Plans to create a true .NET compiler for Ruby source code are well underway, with developers in Queensland last week announcing the release of version 0.7 of the Gardens Point Ruby.NET software.
Along with added support for debugging, the new Beta boasts a Visual Studio integration package that allows users to edit, build, execute and debug Ruby programs within Visual Studio 2005.
A project of Wayne Kelly, from the Queensland University of Technology, the compiler has been developed with the aim of converting Ruby source code into Microsoft's Common Intermediate Language (CIL) for execution on Microsoft's .Net Framework 2.0 platform.
While initial plans centred on the entire Ruby language, Kelly said recent debates surrounding a number of Ruby features have given the developers cause to reconsider.
"We originally planned to implement the whole Ruby language," Kelly said. "The only major features that we have not implemented are Threads and Continuations. There is currently some debate regarding whether these features will remain in future versions of the Ruby language so we are holding off implementation until that picture becomes clearer."
Although the developers had previously announced plans to perform monthly public releases, Version 0.7 comes three months after its predecessor in February.
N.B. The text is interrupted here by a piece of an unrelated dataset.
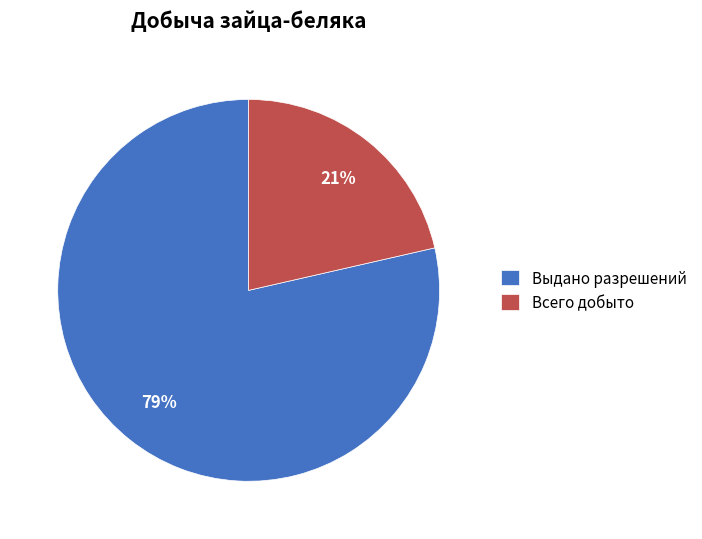

Rank the categories by value from highest to lowest.

Выдано разрешений, Всего добыто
Kelly pinned the delay on a decision made in March, to hold off the next release until Ruby.NET could be integrated into Visual Studio, which is thought to have a vital role in the compiler's new debugging capabilities.
There have already been 2,500 downloads of Version 0.7 since it was released on May 8. So far, response from the testing community has been very positive, Kelly reports.
The next version of the software is planned to be released in July and is expected to feature performance optimizations and support for interoperability with other .NET languages such as C#.